Nun gut, dann erkämpften (Wiedener-Prinzip!) die Bremer den Ball am Sankt Pauli-Strafraum, Brand rannte von schräglinks auf das Tor zu und semmelte den Ball aus spitzigem Winkel derart unters Lattenkreuz, daß Torsteher Thomforde kaum so schnell gucken, geschweige denn reagieren konnte. Nun gut, als dann noch Jungtalent Torsten Frings zwei, drei hüftsteife Hamburger Abwehrspieler in deren eigenem Strafraum schwindelig machte und so rechtzeitig vor dem heranrauschenden Heiko Scholz zurückzuckte, daß der das 2:1 schießen konnte, da freuten sich alle sehr.
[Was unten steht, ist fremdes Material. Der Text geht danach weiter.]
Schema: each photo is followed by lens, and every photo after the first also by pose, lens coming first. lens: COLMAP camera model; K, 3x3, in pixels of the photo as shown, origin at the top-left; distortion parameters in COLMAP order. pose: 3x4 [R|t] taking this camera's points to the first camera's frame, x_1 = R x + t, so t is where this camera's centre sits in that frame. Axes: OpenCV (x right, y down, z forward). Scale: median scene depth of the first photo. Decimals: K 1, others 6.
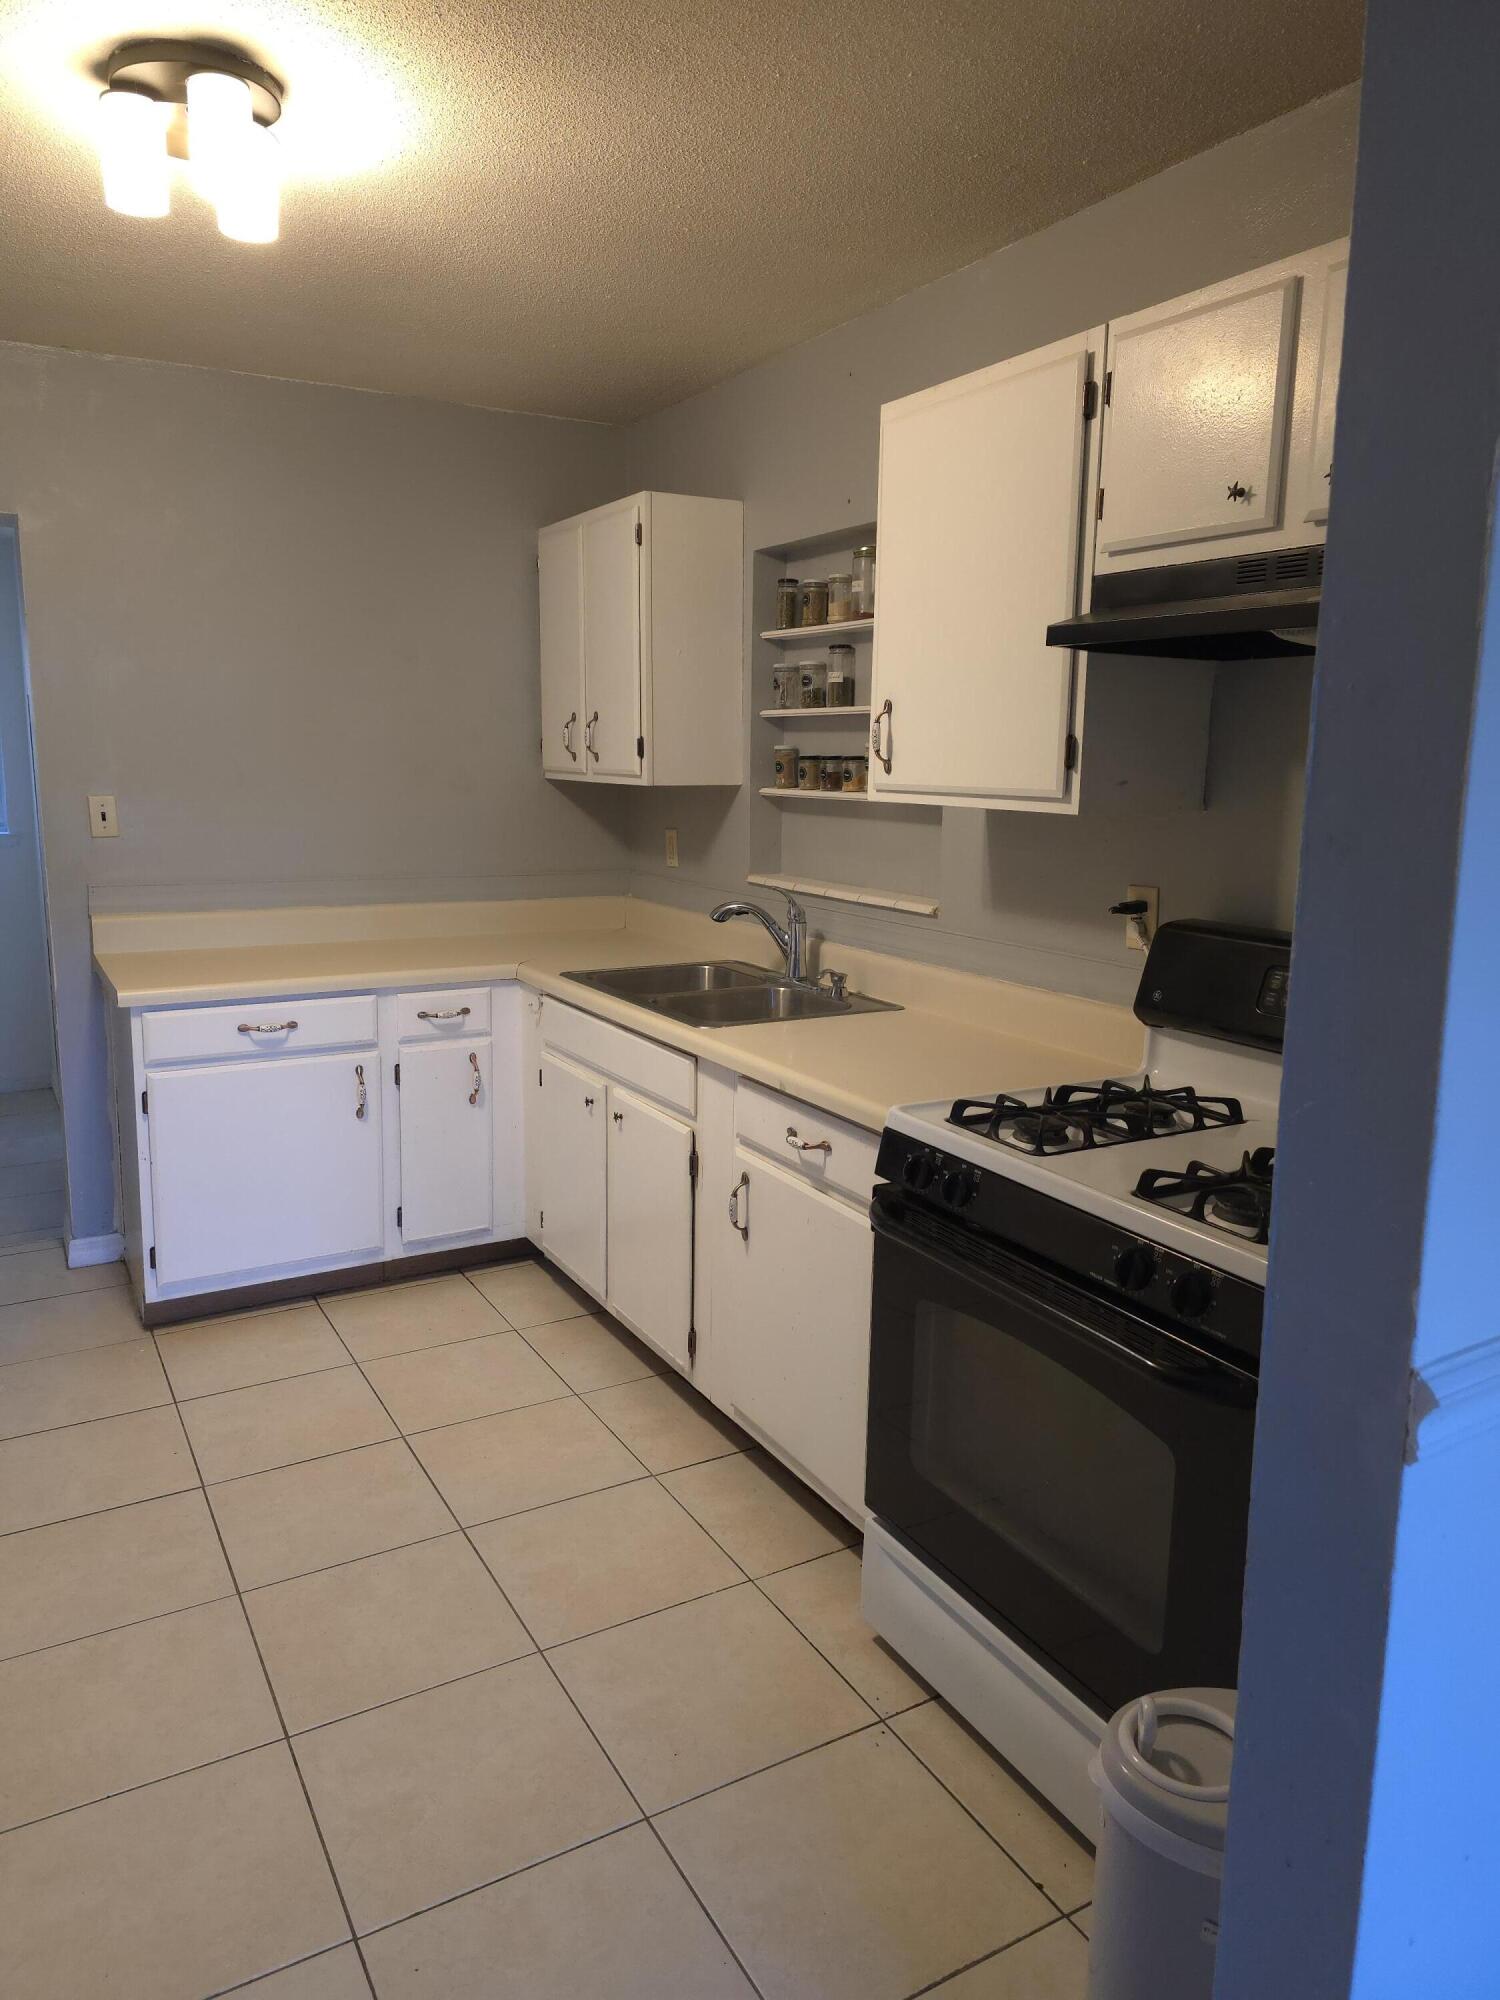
lens RADIAL K [[1315.8, 0, 750.4], [0, 1315.8, 974.2], [0, 0, 1]] dist [0.072617, -0.071726]
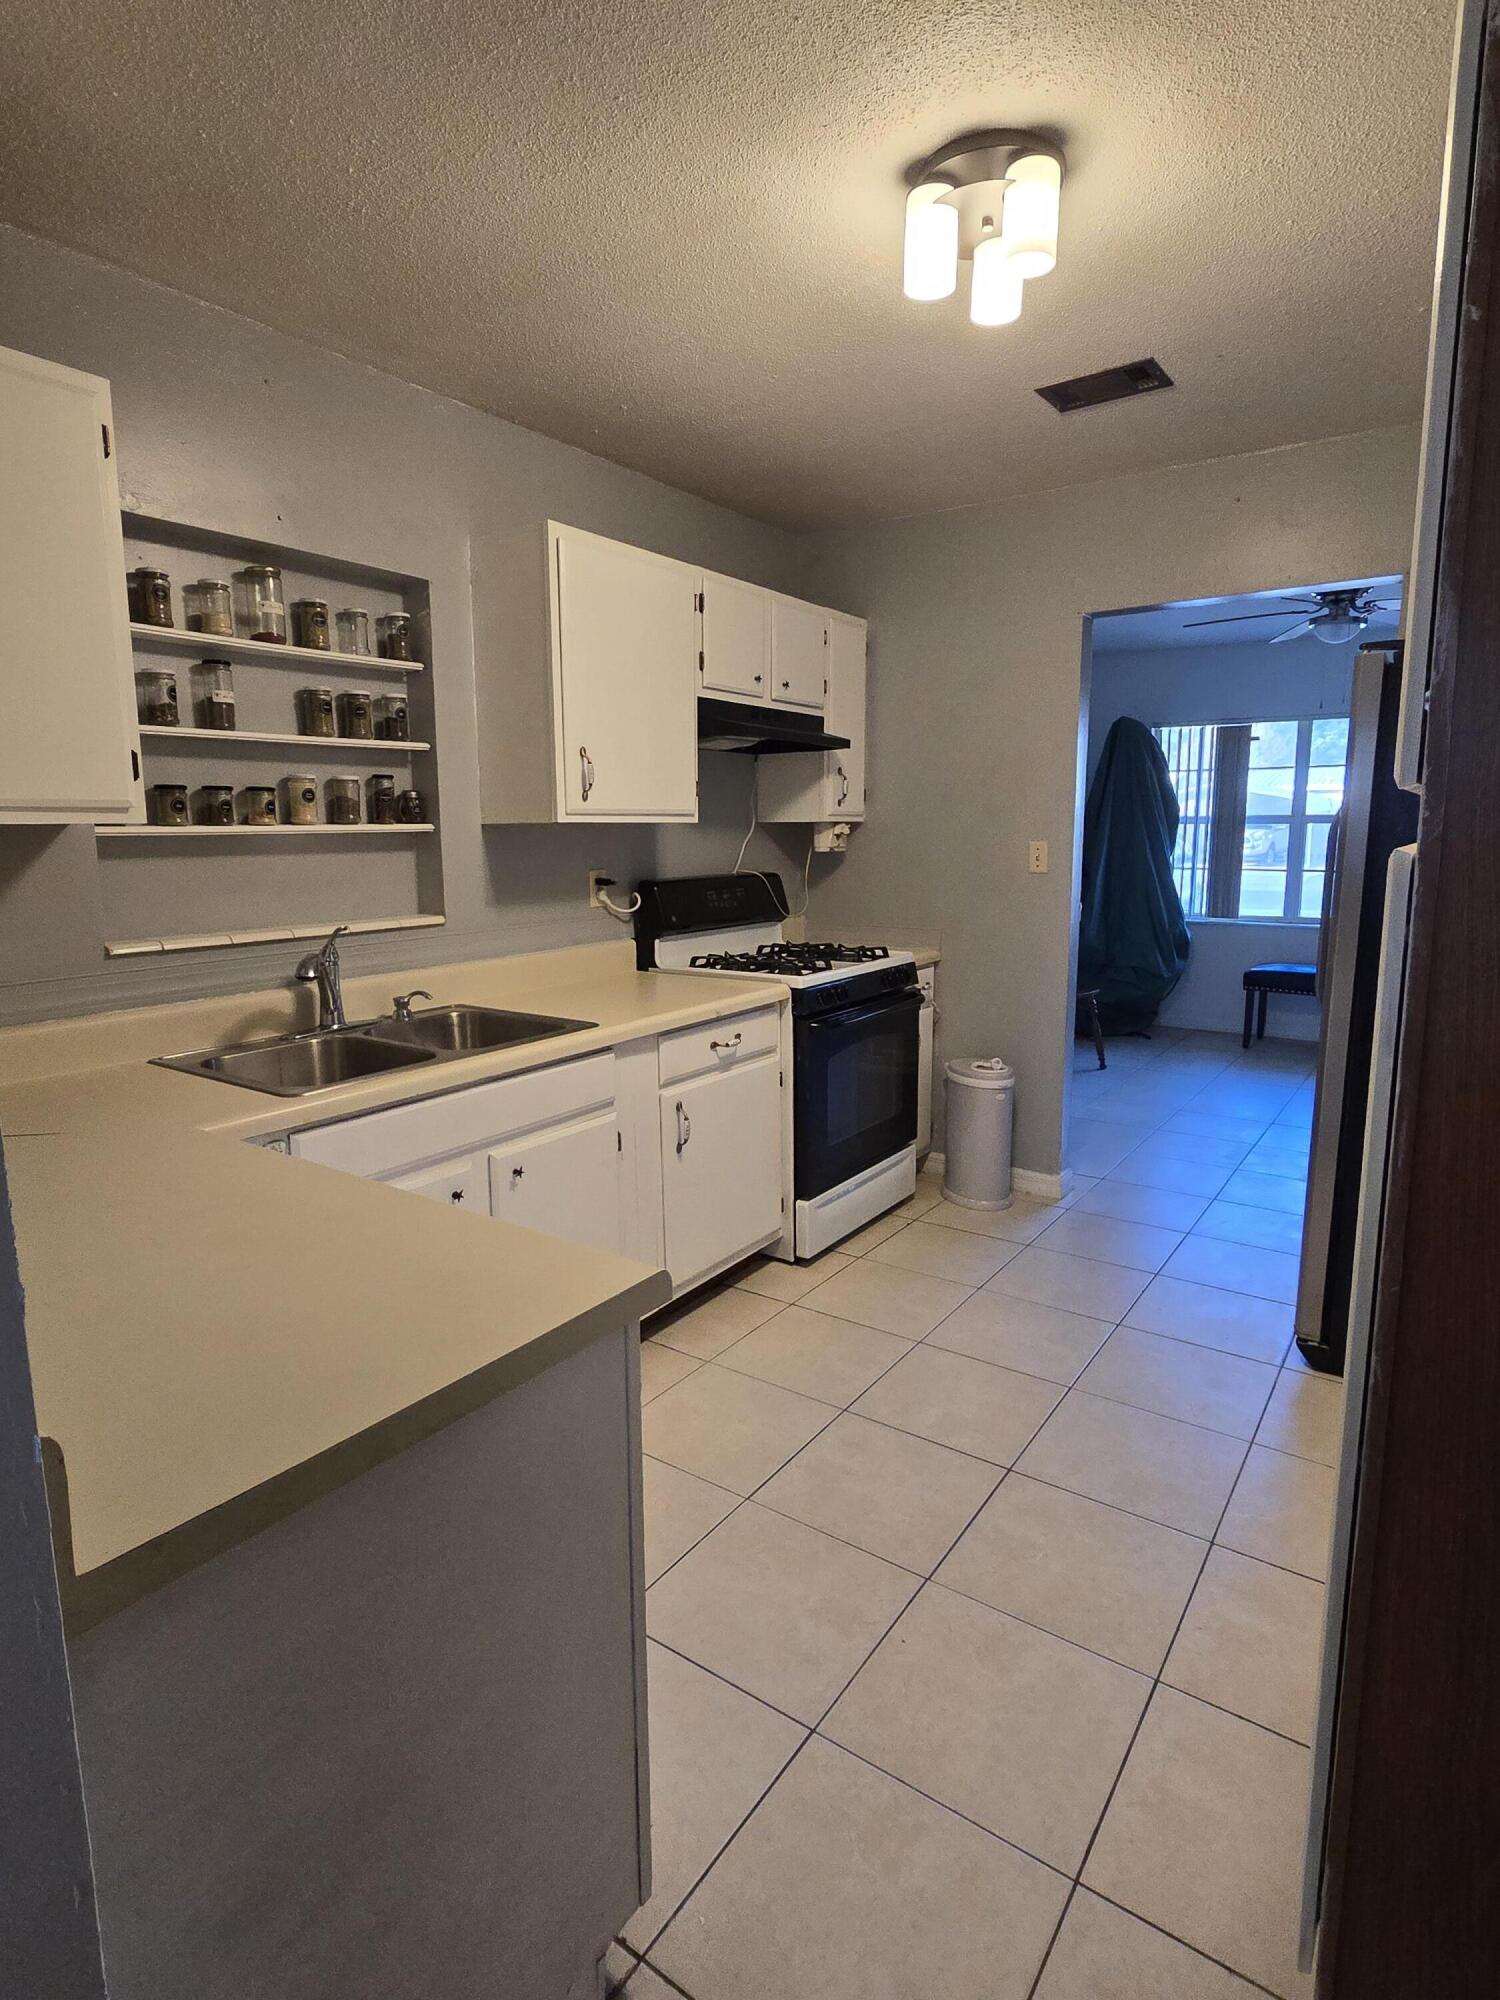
lens RADIAL K [[996.2, 0, 750.8], [0, 996.2, 966.3], [0, 0, 1]] dist [0.001264, 0.000185]
pose [[-0.393848, -0.141715, 0.908185, -0.758743], [0.153456, 0.964039, 0.216979, -0.153114], [-0.906275, 0.224823, -0.357938, 1.037560]]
Nun gut, Werder spielte endlich mal wieder über die Flügel. Aber sonst?

Sonst müssen wir die Prophetie der taz-Köche Kalbhenn und Weber loben, die „Angsthasenkeulen mit Gurkensalat“auf den Spielplan-Speisezettel gehievt haben. Denn kaum war ein Stündchen gefüßelt, da kamen die ansonsten schwervergurkten Hamburger auf die Idee, Angriffsfußball zu spielen. Und schon sackte den Werderanern das Herz dorthin, wo es schon vor der Winterpause gebuppert hat: in die Hasenfüße.

Jetzt wollte so gar nichts mehr klappen. Wenn einmal die Herren Bode, Brand und Co. eine Großchance hatten – was gar nicht so selten vorkam – dann wurde die unter Garantie verhopselt und verstopselt. Dann landete der Ball am Außennetz oder anderen nutzlosen Stellen. Nur Håvard Flo (2,2 Millionen Mark) machte da eine Ausnahme. Der rannte derart tumb über den Platz und stand so oft im Abseits, daß man fast schon eine galoppierende Verhoschung befürchten muß. Soll heißen: Der hatte so gut wie gar keine Chance.
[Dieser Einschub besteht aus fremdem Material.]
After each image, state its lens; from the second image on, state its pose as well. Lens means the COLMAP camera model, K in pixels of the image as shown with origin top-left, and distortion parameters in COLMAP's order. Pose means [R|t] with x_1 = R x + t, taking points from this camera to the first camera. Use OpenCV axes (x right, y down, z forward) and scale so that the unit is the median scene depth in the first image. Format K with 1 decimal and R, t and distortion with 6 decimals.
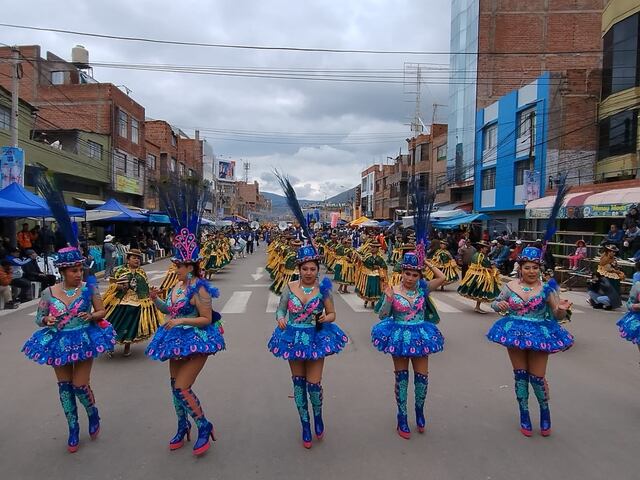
lens RADIAL K [[447.2, 0, 337.1], [0, 447.2, 238.9], [0, 0, 1]] dist [0.009782, 0.003439]
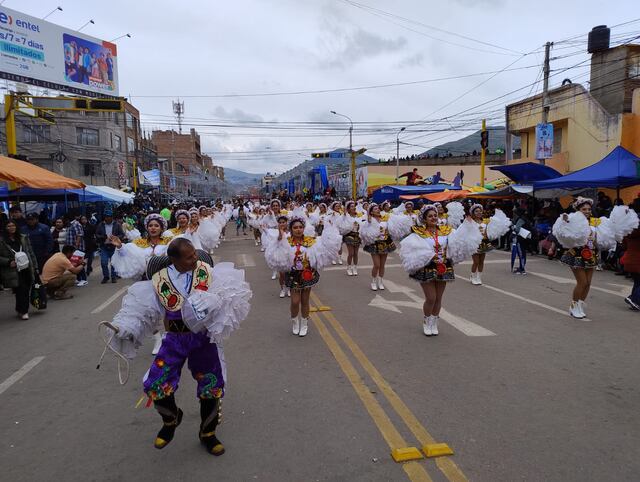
lens RADIAL K [[440.0, 0, 320.0], [0, 440.0, 241.0], [0, 0, 1]] dist [0.044701, -0.041898]
pose [[0.997819, -0.035093, 0.055902, -0.210576], [0.031422, 0.997375, 0.065238, -0.051390], [-0.058044, -0.063339, 0.996303, 1.658990]]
Dafür berannten nun die Kiez-Kicker das Bremer Tor, freilich so klotzfüßig, daß sie bis auf ein paar harmlose Weitschüsse kaum Gefahr versprühten. Doch selbst eine derart spielschwache Mannschaft vermag es zur Zeit, die Bremer Beine zu verbleien. Was ist bloß mit diesen Spielern los, daß sie sich so verunsichern lassen? Eine geschlagene halbe Stunde schwappte es aus gestrichen vollen grünen Hosen. „Hauptsache gewonnen“, meinte hernach Torsten Frings. Genau so haben sie gespielt.

Aber für den helmuthaften Trainer ist ja das Konzept „voll aufgegangen“. Wer an die schweren Auswärtsspiele denkt, die da bald kommen, dem muß angst und bange werden. Gemeiner Kommentar eines Altfans zum Kanzler-Trainer-Komplex: „Und Dörner verspricht die Halbierung der Punktezahl bis zum Jahr 2000.“ J.G.